Nature Notes: Sing Hallelujah!

Spring, spring, spring!
Peepers peeping, and garter snakes, below, are emerging from a winter’s sleep. Spring is upon us! Victoria Bustamante Photos Victoria Bustamante Photos

“Here it comes, here it comes, here it comes. . . .” No, not “my 19th nervous breakdown,” as Mick Jagger sang, but spring, spring, spring! 

I went out to this pond and that one in Sag Harbor and East Hampton’s Northwest Woods on a rainy, blustery Monday night to see if it was really true. I had a little amplifying gizmo with two earphones and whenever I stopped by the side of a pond, I turned it on. And what did I hear at each stop? Spring peepers, spring peepers, spring peepers, peep, peep, peeping away. It must be spring, I thought, and it was.

Victoria Bustamante has been hearing peeper calls in Montauk since last Thursday. It wasn’t wet, but it was unseasonably warm. If peepers were calling that early, other signs of spring should be just around the corner, and they were.

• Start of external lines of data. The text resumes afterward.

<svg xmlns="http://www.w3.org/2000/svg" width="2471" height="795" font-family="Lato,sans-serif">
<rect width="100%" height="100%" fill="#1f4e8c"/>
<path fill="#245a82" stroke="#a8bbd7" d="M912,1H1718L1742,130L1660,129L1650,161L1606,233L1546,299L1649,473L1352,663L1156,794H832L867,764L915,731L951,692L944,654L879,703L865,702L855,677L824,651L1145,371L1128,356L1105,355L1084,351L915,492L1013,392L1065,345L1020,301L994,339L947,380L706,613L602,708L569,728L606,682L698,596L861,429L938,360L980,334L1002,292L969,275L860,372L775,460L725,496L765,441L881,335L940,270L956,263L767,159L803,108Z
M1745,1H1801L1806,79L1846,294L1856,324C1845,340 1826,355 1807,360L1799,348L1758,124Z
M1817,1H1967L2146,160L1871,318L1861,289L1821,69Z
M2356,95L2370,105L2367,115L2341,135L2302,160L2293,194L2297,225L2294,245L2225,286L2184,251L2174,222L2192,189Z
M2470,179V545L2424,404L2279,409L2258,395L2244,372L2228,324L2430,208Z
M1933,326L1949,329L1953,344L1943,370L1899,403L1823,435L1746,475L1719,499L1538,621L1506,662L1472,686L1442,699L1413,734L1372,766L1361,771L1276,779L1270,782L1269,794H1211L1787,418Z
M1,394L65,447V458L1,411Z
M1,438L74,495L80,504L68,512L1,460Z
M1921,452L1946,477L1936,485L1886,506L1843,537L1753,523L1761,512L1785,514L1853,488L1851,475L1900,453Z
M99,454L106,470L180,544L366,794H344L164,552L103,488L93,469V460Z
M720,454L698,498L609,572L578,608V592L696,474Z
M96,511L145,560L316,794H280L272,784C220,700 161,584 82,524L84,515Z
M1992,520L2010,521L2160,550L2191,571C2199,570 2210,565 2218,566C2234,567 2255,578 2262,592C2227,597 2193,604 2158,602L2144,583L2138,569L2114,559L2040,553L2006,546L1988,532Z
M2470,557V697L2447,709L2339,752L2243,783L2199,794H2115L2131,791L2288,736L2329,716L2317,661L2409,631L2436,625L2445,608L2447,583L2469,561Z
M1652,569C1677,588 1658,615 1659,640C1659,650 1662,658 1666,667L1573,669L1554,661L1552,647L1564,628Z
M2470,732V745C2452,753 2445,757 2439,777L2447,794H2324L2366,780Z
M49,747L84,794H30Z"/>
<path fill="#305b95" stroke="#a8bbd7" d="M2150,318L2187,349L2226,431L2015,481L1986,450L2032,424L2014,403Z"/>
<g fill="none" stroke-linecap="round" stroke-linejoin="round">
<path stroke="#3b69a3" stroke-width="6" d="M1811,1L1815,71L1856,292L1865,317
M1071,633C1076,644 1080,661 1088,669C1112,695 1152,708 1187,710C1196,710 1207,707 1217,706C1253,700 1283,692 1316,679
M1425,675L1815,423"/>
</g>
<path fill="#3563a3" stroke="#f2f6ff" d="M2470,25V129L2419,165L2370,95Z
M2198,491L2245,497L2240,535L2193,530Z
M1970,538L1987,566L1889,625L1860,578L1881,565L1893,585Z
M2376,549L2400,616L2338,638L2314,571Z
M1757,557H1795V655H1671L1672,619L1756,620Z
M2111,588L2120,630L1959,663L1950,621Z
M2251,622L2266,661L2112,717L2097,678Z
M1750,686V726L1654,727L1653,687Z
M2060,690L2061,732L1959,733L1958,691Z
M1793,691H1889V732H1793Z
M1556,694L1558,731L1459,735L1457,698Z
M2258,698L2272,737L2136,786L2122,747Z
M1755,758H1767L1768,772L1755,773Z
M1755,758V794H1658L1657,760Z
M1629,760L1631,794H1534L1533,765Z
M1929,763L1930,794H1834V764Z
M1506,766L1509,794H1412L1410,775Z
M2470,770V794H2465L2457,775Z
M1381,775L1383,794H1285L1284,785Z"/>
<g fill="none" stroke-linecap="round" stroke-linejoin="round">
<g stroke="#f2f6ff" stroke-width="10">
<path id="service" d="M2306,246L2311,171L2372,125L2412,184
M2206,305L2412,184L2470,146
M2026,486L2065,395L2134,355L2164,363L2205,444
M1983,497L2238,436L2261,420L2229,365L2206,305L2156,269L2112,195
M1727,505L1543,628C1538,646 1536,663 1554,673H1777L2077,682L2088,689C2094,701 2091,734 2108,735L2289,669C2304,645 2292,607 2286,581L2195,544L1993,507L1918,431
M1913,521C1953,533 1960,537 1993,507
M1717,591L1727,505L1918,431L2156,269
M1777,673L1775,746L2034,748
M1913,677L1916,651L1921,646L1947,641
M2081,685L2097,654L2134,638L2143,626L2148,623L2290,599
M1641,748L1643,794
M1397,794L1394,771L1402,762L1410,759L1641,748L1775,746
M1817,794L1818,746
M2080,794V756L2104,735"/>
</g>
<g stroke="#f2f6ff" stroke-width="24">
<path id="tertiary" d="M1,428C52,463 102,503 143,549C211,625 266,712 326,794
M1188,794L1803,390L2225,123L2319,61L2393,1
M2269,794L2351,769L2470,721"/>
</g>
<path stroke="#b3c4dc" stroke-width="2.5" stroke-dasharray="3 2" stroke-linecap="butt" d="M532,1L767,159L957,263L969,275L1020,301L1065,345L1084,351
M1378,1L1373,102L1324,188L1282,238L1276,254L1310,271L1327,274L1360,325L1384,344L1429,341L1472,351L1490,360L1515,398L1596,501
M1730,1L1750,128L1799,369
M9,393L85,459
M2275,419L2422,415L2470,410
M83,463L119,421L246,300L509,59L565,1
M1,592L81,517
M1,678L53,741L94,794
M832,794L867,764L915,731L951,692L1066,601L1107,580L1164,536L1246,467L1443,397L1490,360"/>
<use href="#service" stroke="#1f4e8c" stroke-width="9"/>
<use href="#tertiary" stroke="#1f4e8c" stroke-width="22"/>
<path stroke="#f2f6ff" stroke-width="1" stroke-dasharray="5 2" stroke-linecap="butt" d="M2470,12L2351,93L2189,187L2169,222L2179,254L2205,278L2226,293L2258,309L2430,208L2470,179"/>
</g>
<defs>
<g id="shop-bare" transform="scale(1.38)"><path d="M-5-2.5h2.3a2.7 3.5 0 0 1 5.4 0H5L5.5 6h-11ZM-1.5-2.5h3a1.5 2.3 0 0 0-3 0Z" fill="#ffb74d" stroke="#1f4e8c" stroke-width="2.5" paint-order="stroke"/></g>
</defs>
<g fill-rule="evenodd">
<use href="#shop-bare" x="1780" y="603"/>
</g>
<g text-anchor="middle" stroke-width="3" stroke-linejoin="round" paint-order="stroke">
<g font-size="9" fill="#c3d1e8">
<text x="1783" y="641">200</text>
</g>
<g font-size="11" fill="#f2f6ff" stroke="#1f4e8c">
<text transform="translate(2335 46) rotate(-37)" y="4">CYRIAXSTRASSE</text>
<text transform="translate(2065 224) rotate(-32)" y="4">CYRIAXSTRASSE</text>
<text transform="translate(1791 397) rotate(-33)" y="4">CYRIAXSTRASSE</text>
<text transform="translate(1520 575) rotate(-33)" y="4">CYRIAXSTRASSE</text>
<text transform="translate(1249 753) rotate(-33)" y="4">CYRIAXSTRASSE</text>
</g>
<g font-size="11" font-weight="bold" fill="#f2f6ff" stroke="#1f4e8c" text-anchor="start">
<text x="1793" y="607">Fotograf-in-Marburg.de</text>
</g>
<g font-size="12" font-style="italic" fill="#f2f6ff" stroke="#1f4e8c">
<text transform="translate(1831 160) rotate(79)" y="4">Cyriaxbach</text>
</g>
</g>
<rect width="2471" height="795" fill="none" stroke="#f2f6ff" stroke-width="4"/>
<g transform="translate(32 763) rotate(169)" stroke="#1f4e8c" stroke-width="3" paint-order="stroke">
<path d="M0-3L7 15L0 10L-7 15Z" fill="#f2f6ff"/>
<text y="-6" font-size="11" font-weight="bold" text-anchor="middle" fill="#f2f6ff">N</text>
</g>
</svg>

Howard Reisman, who watches the North Sea Harbor tributary to Big Fresh Pond like a hawk, sent me an email Sunday morning: “Two dead alewives at the Noyac Road culvert this morning.” The rush was on. 

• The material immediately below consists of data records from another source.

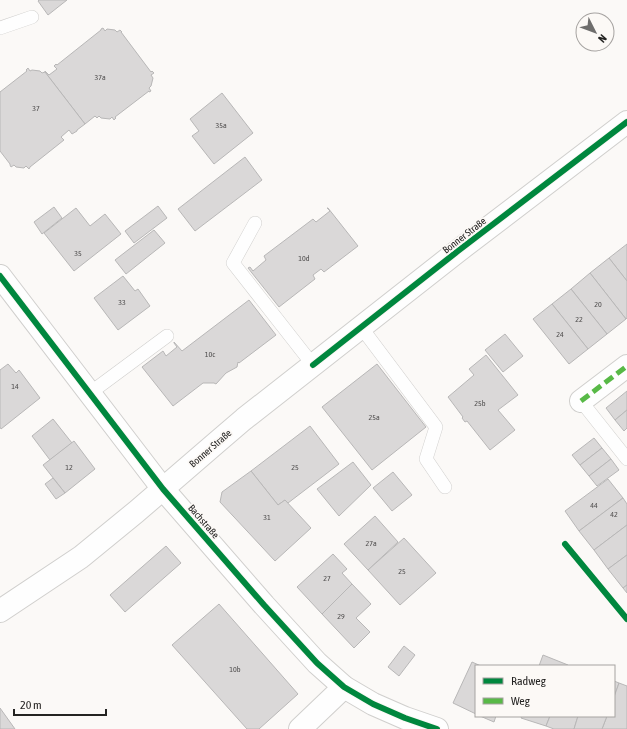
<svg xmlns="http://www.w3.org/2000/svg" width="627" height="729" font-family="'Asap Condensed',sans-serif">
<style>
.building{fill:#dad8d8;stroke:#b8b7b7}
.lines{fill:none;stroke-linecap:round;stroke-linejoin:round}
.lane-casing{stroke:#d0cfcd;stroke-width:14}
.street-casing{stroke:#d0cfcd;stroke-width:24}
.secondary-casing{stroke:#d0cfcd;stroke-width:24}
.lane{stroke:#fefefe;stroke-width:13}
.street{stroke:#fefefe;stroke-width:22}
.secondary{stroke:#fefefe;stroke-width:22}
.quiet{stroke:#58b947;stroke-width:5;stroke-dasharray:10 5;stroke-linecap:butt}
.cycleway-casing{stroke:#fcf9f6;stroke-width:8}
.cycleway{stroke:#00873e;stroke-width:6}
.labels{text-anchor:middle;stroke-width:3.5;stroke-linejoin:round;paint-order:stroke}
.number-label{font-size:8px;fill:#525050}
.street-label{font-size:10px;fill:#242322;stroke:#fcf9f6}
</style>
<rect width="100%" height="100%" fill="#fbf9f7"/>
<g class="building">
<path d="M39,0H67L48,15L38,1Z"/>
<path d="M103,28L105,31L107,29L115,30L117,32L120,30L122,32H121L151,72L152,71L154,73L151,75L153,78L151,86L149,88L151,91L149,92V91L115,117L116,118L114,120L112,117L110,119L101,118L99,116L97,118L95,116L85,124L45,72V71L49,75L57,69L54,66L56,64L57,65L101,30V29Z"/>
<path d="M28,68L30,71L32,70L40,71L42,73L45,72L85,124L77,130V131L72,134L69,130L61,137L64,140L30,167L29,169L26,166L24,168L16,167L14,165L11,167L10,165V164L0,151V92L27,71L26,70Z"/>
<path d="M222,93L253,133L214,164L192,136L199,131L190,119Z"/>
<path d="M245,157L262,180L195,231L178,209Z"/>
<path d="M158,206L167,218L134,243L125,231Z"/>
<path d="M54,207L62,218L42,234L34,222Z"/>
<path d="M76,208L90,226L105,214L121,234L74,271L44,233Z"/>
<path d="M327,208H328L358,246L324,272L321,269L313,275L315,279L279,307L248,268L250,267L253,271L266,260L264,256L313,219L316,222L330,211Z"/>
<path d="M154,230L165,243L126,274L115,260Z"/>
<path d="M627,244V281L609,258Z"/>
<path d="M609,258L627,281V318L626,319L590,273Z"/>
<path d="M590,273L626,319L607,334L571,289Z"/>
<path d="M123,276L135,291L138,289L150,306L118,330L94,298Z"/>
<path d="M571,289L607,334L588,349L552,304Z"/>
<path d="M249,300L276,335L239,363L238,362L237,367L226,373L216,384L214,383H203L173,406L142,367L163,351L166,356L177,347L174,343V342L182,351Z"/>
<path d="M552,304L588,349L569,364L533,319Z"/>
<path d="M505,334L523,356L503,372L485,350Z"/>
<path d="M486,355L518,395L498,410L515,430L490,450L467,421L465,422L462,418L463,417L448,397L474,375L469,369Z"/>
<path d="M8,364L16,373L19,370L40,398L1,429L0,427V370Z"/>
<path d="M377,364L426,427L372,470L322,407Z"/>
<path d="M627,391V410L615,420L606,408Z"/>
<path d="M627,410V428L624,431L615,420Z"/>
<path d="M53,419L72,443L50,460L32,436Z"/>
<path d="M310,426L339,464L288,503L285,500L278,505L251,471Z"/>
<path d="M594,438L602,448L580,465L572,455Z"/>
<path d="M74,441L95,469L65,493L43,465Z"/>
<path d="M602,448L611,459L589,476L580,465Z"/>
<path d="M611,459L619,470L597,486L589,476Z"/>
<path d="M353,462L371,485L339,516L317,489Z"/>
<path d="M251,471L278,505L285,500L311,528L275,561L220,502L222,492Z"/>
<path d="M393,472L412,495L392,511L373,488Z"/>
<path d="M53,478L65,493L56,499L45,484Z"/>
<path d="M608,479L623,498L579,531L565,511Z"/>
<path d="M623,498L627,504V525L594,550L579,531Z"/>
<path d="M375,516L398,542L368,570L344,544Z"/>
<path d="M627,525V555L608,569L594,550Z"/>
<path d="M404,538L436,573L400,605L368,570Z"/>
<path d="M166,546L181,563L125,612L110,595Z"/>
<path d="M333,554L347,569L342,573L352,584L322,614L297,587Z"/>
<path d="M627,555V585L623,588L608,569Z"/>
<path d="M352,584L371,604L356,618L370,632L354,648L322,614Z"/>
<path d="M627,585V593L623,588Z"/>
<path d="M219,604L298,694L259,729H247L172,645Z"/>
<path d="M404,646L415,655L399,676L388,667Z"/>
<path d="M543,655L568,665V666H539Z"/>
<path d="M472,662L481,666H476V714L453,703Z"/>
<path d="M614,681L619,683L614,697Z"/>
<path d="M619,683L627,686V729H602L607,716H614V697Z"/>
<path d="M0,708L15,729H0Z"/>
<path d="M480,716H496L494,722Z"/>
<path d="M522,716H550L546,726L521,718Z"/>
<path d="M550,716H578L574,729H554L546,726Z"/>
<path d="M578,716H607L602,729H574Z"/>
</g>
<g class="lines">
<defs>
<g id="lane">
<path d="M0,28L32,17"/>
<path d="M255,223L233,263L313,365"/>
<path d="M361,327L436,427L426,459L445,487"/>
<path d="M90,393L167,336"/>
<path d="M581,401L627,459"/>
</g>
<g id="street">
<path d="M0,276L163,489L264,605L317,663L344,687L373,704L405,718L437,729"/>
<path d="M581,401L627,366"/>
<path d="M300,729L344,687"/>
</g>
<path id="secondary" d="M0,611L81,557L136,512L216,443L244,419L458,251L627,122"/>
</defs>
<use href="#lane" class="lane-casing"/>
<use href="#street" class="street-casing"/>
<use href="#secondary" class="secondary-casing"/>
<use href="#lane" class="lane"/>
<use href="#street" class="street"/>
<use href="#secondary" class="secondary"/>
<path class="quiet" d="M581,401L627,366"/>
<defs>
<g id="cycleway">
<path d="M0,276L163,489L264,605L317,663L344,687L373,704L405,718L437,729"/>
<path d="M313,365L458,251L627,122"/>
<path d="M565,544L627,619"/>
</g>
</defs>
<use href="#cycleway" class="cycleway-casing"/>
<use href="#cycleway" class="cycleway"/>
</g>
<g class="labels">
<g class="number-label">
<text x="100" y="80">37a</text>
<text x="36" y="111">37</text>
<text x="221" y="128">35a</text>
<text x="78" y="256">35</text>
<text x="304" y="261">10d</text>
<text x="122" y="305">33</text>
<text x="598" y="307">20</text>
<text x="579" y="322">22</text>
<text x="560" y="337">24</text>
<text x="210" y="357">10c</text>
<text x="15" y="389">14</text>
<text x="480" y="406">25b</text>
<text x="374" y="420">25a</text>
<text x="69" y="470">12</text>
<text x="295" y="470">25</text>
<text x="594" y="508">44</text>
<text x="614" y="517">42</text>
<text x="267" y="520">31</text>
<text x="371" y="546">27a</text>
<text x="402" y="574">25</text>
<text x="327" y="581">27</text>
<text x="341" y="619">29</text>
<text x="235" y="672">10b</text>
</g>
<g class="street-label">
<text transform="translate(464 235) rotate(-38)" y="4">Bonner Straße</text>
<text transform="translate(210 448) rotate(-41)" y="4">Bonner Straße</text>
<text transform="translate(204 521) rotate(49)" y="4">Bachstraße</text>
</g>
</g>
<rect x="475" y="665" width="140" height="52" fill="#fcf9f6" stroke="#a6a3a1"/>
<rect x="483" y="678" width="20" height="6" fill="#00873e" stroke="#a6a3a1"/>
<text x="511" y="685" font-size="12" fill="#242322">Radweg</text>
<rect x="483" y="698" width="20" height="6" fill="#58b947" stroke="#a6a3a1"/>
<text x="511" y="705" font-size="12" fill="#242322">Weg</text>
<g transform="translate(595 32) rotate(132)"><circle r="19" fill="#fcf9f6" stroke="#a6a3a1"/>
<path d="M0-3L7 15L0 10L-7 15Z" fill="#6f6e6d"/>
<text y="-6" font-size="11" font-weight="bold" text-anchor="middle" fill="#242322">N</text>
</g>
<path d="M14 709v6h92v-6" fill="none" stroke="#242322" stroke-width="2"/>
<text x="20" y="709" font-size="12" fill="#242322" stroke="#fcf9f6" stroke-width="3" paint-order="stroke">20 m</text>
</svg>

Alewives have been passing under Noyac Road and then under North Sea Road on their way to Big Fresh Pond annually for more than 100 years without a hitch and for hundreds of years before that when there was just a culvert-less stream to ascend to get to their traditional spawning grounds. Conscience Point, around the corner on North Sea Harbor, was where white colonists from Connecticut first landed to settle Southampton in 1640. They arrived at about the same time the alewives were running, a promising sign for a handful of newcomers who didn’t know what to expect when they set foot on the new land for the first time.

When alewives come back, so do the ospreys. The two species go hand in hand. Old-timers remember when ospreys were as common as robins, especially on the North Fork, where there were so many that they ran out of trees to nest in and started building their nests on utility poles. A few even built their nests on sandy spits or huge glacial erratics rising above the surface of the bay. 

Then suddenly in the 1960s, they began to lay eggs that never hatched, the population plummeted, and by 1980 there were less than 30 pairs on the South and North Forks and all the islands in the Peconics. DDT and other chlorinated hydrocarbon pesticides were to blame. Now, in the absence of those pesticides, the ospreys are making a comeback, but they will probably never reach the numbers achieved before the crash. They only seem to use artificial nesting platforms on which to raise their young. An osprey nest in a tree on Long Island has become a great rarity.

Alewives running in from the sea, peepers out of hibernation and peeping, ribbon snakes emerging from their winter sleep to feed on unwary peepers, just-back ospreys carrying sticks in their talons, just-up chipmunks scrambling to find leftover nuts, and, of course, the usual hordes of robins, grackles, and red-winged blackbirds singing and calling, and the occasional mourning cloak butterfly flittering about. . . . How can it be anything but spring?

We have lots of early spring birds, not just the ones mentioned above. We also have the piping plover and the killdeer, the yellow-rumped warbler and the pine warbler, the fish crow and the vulture. A new spring bird has landed on Long Island and chosen to make its home here for the first time in almost a century. It’s the bald eagle, one of the earliest of nesters, rivaling the great-horned owl in that respect. There are four bald eagle nests in progress on eastern Long Island. 

Females have already laid some eggs and are already incubating them. Terry Sullivan, one of our select eagle spotters, thinks he may have a nest in progress right here on the South Fork. Funny, bald eagles still nest in trees. Can you imagine our national bird nesting on a platform fashioned out of 2-by-4s? It would surely be a fall from grace.

 So there your have it. We humans have just set our clocks an hour ahead, while in clockwork precision the natural harbingers of spring that fly, croak, slither, swim, and run on all fours are back. Isn’t it just grand? And did I not mention ticks?